● Required action: Every line of the material is to be returned verbatim. Pictures stay out.

● Given data:

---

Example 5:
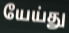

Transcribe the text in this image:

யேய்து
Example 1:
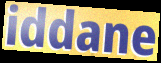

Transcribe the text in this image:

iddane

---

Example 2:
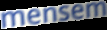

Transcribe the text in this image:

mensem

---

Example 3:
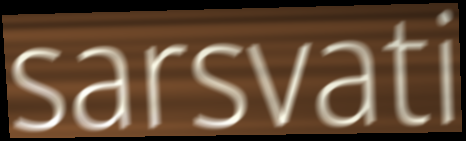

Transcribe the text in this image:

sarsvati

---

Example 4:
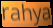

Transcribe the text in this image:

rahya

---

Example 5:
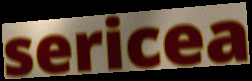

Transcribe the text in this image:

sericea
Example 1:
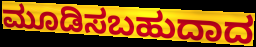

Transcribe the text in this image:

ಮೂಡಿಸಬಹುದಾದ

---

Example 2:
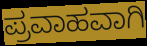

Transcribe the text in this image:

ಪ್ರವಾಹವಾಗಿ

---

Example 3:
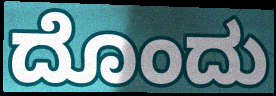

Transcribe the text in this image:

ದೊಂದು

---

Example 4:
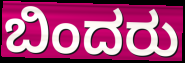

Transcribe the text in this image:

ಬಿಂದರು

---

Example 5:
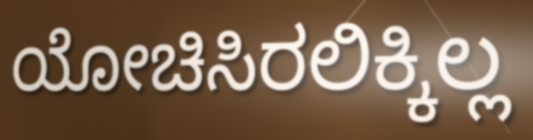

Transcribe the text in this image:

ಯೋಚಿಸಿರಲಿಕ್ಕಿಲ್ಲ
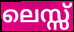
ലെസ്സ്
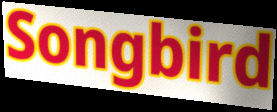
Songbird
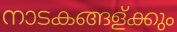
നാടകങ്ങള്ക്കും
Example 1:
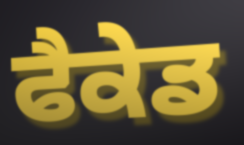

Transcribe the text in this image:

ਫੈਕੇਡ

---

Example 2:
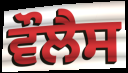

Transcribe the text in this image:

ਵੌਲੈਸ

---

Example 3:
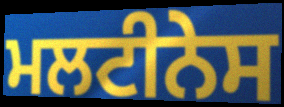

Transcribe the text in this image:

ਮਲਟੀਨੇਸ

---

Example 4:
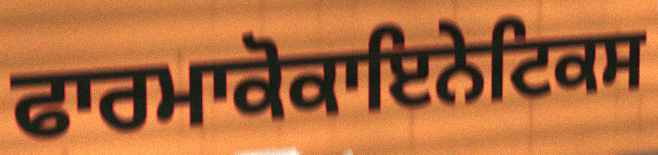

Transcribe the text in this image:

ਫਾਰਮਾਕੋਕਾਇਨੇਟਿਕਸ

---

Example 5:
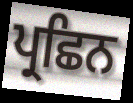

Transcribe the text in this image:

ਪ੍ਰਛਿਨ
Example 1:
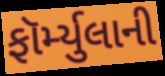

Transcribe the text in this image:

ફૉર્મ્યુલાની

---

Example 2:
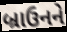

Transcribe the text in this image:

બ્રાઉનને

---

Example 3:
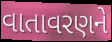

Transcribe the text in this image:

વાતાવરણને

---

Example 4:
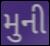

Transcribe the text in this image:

● Result of this task:
---

Example 5:

Transcribe the text in this image:

யேய்து
Example 1:

Transcribe the text in this image:

iddane

---

Example 2:

Transcribe the text in this image:

mensem

---

Example 3:

Transcribe the text in this image:

sarsvati

---

Example 4:

Transcribe the text in this image:

rahya

---

Example 5:

Transcribe the text in this image:

sericea
Example 1:

Transcribe the text in this image:

ಮೂಡಿಸಬಹುದಾದ

---

Example 2:

Transcribe the text in this image:

ಪ್ರವಾಹವಾಗಿ

---

Example 3:

Transcribe the text in this image:

ದೊಂದು

---

Example 4:

Transcribe the text in this image:

ಬಿಂದರು

---

Example 5:

Transcribe the text in this image:

ಯೋಚಿಸಿರಲಿಕ್ಕಿಲ್ಲ
ലെസ്സ്
Songbird
നാടകങ്ങള്ക്കും
Example 1:

Transcribe the text in this image:

ਫੈਕੇਡ

---

Example 2:

Transcribe the text in this image:

ਵੌਲੈਸ

---

Example 3:

Transcribe the text in this image:

ਮਲਟੀਨੇਸ

---

Example 4:

Transcribe the text in this image:

ਫਾਰਮਾਕੋਕਾਇਨੇਟਿਕਸ

---

Example 5:

Transcribe the text in this image:

ਪ੍ਰਛਿਨ
Example 1:

Transcribe the text in this image:

ફૉર્મ્યુલાની

---

Example 2:

Transcribe the text in this image:

બ્રાઉનને

---

Example 3:

Transcribe the text in this image:

વાતાવરણને

---

Example 4:

Transcribe the text in this image:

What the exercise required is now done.